Aim of the exercise ->
Please repeat the lines of the material below exactly, starting with the one that contains "left back paw: (269, 490)" and ending with the last.

Data to process ->

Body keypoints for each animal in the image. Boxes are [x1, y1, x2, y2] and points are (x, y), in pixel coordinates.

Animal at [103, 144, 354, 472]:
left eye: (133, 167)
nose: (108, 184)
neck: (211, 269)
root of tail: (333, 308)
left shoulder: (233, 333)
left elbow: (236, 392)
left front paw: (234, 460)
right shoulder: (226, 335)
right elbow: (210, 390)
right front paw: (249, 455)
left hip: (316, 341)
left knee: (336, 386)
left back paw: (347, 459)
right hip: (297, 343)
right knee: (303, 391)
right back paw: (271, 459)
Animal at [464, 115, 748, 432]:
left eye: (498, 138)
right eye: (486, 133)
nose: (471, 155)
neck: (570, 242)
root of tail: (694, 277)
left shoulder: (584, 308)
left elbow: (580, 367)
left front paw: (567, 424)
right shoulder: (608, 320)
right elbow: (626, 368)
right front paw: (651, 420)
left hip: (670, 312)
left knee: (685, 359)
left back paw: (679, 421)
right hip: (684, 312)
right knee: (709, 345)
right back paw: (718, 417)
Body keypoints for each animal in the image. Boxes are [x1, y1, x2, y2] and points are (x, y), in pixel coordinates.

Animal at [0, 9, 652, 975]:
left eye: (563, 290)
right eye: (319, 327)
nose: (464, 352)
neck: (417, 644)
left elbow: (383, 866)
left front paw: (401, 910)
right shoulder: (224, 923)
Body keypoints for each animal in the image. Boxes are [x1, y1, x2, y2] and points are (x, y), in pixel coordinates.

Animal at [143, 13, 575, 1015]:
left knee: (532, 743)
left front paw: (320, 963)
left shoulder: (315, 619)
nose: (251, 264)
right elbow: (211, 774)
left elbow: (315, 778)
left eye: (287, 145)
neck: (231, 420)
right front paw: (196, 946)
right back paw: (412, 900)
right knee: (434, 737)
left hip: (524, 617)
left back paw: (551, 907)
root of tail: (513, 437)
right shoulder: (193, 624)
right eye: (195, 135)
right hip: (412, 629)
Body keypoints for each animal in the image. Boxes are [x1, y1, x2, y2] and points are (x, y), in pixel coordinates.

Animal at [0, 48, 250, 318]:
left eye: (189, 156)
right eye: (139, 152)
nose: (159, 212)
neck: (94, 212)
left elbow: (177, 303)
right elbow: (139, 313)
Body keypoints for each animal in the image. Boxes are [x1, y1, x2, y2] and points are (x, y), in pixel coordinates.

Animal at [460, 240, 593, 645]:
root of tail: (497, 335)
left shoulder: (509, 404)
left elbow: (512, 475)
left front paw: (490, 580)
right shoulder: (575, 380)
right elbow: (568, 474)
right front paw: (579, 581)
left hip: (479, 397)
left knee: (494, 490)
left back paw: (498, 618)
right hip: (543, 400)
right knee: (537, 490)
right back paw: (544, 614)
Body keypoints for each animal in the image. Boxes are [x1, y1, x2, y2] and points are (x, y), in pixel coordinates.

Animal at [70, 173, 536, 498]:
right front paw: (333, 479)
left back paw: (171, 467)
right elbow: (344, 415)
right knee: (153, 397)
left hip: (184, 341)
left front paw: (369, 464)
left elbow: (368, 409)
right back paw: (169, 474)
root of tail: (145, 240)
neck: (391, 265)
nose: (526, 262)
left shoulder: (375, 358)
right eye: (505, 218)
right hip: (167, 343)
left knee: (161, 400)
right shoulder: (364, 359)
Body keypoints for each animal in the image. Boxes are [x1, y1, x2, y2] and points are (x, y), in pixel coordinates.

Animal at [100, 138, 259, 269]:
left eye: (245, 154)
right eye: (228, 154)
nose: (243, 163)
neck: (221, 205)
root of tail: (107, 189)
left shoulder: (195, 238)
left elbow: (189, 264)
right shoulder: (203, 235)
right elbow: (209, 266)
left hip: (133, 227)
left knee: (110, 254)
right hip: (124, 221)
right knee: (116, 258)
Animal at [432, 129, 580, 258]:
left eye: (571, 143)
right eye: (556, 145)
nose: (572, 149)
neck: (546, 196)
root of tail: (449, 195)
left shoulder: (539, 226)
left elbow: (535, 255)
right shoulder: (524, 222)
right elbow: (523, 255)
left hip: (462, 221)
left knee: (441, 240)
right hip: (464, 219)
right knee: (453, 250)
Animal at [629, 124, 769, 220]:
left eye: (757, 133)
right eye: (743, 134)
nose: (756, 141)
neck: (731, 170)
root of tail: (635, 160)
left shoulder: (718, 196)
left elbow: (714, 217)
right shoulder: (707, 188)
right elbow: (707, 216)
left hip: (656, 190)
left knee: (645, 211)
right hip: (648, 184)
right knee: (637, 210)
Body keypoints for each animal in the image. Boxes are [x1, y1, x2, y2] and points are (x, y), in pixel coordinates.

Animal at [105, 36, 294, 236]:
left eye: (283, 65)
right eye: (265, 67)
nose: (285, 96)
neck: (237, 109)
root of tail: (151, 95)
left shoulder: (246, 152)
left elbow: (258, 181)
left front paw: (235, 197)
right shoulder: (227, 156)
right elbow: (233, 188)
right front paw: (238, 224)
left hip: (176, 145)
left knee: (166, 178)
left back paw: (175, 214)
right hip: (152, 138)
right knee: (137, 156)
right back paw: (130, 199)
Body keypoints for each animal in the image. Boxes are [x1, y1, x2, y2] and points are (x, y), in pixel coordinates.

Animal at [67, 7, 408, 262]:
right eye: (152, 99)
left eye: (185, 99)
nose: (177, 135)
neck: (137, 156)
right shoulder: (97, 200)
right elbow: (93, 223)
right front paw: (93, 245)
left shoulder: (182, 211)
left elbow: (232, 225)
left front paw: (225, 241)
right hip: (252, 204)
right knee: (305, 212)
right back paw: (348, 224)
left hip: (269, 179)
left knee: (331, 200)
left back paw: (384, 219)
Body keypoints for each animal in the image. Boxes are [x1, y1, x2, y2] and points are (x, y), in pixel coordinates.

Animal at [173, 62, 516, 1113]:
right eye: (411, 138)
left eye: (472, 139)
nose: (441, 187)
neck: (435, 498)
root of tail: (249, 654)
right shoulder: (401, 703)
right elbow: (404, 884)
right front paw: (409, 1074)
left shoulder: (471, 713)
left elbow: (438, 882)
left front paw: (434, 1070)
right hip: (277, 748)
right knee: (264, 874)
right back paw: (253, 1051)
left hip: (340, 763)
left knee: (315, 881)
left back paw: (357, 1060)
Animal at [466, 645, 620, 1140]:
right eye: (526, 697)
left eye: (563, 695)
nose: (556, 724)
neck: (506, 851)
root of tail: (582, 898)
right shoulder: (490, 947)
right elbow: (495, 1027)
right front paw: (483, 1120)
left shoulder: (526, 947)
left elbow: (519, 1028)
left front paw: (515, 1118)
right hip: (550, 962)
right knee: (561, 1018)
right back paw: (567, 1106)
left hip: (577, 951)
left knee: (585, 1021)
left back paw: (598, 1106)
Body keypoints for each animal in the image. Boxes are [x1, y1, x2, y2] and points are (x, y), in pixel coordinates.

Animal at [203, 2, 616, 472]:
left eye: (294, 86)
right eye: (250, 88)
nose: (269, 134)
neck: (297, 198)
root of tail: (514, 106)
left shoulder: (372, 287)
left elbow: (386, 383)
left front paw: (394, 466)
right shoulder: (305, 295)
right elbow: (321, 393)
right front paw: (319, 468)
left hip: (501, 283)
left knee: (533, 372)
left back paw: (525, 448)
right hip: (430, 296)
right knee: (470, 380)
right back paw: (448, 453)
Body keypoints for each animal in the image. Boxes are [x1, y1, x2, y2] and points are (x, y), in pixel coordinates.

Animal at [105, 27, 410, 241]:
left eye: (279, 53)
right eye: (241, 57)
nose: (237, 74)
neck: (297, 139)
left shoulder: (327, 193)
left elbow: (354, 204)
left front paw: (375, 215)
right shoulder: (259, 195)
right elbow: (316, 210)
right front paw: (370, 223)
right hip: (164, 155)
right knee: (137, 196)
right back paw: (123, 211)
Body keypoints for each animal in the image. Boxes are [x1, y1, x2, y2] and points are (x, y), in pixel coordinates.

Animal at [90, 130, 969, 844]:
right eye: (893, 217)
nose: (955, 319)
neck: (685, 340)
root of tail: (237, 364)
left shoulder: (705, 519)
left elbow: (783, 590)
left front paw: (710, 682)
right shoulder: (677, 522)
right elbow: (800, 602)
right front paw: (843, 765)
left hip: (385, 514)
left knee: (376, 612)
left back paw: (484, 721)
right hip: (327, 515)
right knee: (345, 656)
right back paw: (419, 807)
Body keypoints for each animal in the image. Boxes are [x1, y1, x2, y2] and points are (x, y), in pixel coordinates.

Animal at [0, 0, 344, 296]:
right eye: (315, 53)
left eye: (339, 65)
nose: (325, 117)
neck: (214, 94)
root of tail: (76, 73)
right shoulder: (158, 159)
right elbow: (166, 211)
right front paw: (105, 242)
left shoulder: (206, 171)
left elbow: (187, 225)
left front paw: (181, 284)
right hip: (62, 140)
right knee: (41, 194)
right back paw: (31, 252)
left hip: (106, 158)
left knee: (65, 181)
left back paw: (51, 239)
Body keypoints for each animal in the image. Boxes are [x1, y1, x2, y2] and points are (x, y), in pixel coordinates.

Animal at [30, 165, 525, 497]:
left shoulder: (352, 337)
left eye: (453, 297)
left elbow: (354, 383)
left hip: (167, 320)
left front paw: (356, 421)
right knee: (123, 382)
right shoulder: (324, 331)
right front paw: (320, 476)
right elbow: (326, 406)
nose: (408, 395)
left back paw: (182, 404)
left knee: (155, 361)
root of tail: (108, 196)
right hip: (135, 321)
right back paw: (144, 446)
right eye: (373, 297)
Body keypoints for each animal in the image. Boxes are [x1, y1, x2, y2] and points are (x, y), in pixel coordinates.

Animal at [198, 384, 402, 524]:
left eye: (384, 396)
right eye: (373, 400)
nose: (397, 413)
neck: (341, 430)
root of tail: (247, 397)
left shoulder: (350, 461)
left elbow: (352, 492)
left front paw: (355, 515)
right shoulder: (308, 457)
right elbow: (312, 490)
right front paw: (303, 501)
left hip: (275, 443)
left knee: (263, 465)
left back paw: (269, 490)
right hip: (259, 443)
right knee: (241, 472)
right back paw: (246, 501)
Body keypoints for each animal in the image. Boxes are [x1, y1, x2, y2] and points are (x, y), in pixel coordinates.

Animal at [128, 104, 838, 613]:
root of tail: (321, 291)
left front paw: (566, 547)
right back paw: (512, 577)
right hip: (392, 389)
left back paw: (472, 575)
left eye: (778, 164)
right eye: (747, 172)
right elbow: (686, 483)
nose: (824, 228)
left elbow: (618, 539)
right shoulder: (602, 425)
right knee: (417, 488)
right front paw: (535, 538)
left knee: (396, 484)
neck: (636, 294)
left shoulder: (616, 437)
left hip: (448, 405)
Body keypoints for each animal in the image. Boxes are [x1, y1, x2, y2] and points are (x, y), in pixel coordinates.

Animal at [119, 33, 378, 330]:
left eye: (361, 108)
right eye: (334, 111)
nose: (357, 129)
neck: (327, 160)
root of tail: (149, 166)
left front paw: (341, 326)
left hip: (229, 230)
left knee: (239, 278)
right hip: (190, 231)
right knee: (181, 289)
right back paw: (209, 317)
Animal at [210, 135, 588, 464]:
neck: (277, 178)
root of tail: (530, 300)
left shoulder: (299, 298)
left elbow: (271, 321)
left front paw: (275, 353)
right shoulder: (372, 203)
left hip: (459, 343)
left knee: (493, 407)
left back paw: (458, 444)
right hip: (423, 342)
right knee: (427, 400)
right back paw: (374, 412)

Result for this task ->
left back paw: (269, 490)
right hip: (259, 443)
right knee: (241, 472)
right back paw: (246, 501)
Body keypoints for each animal in the image. Boxes are [x1, y1, x2, y2] and points are (x, y), in pixel coordinates.

Animal at [128, 104, 838, 613]:
root of tail: (321, 291)
left front paw: (566, 547)
right back paw: (512, 577)
right hip: (392, 389)
left back paw: (472, 575)
left eye: (778, 164)
right eye: (747, 172)
right elbow: (686, 483)
nose: (824, 228)
left elbow: (618, 539)
right shoulder: (602, 425)
right knee: (417, 488)
right front paw: (535, 538)
left knee: (396, 484)
neck: (636, 294)
left shoulder: (616, 437)
left hip: (448, 405)
Body keypoints for each animal in the image. Boxes are [x1, y1, x2, y2] and points are (x, y), in pixel coordinates.

Animal at [119, 33, 378, 330]:
left eye: (361, 108)
right eye: (334, 111)
nose: (357, 129)
neck: (327, 160)
root of tail: (149, 166)
left front paw: (341, 326)
left hip: (229, 230)
left knee: (239, 278)
right hip: (190, 231)
right knee: (181, 289)
right back paw: (209, 317)
Animal at [210, 135, 588, 464]:
neck: (277, 178)
root of tail: (530, 300)
left shoulder: (299, 298)
left elbow: (271, 321)
left front paw: (275, 353)
right shoulder: (372, 203)
left hip: (459, 343)
left knee: (493, 407)
left back paw: (458, 444)
right hip: (423, 342)
right knee: (427, 400)
right back paw: (374, 412)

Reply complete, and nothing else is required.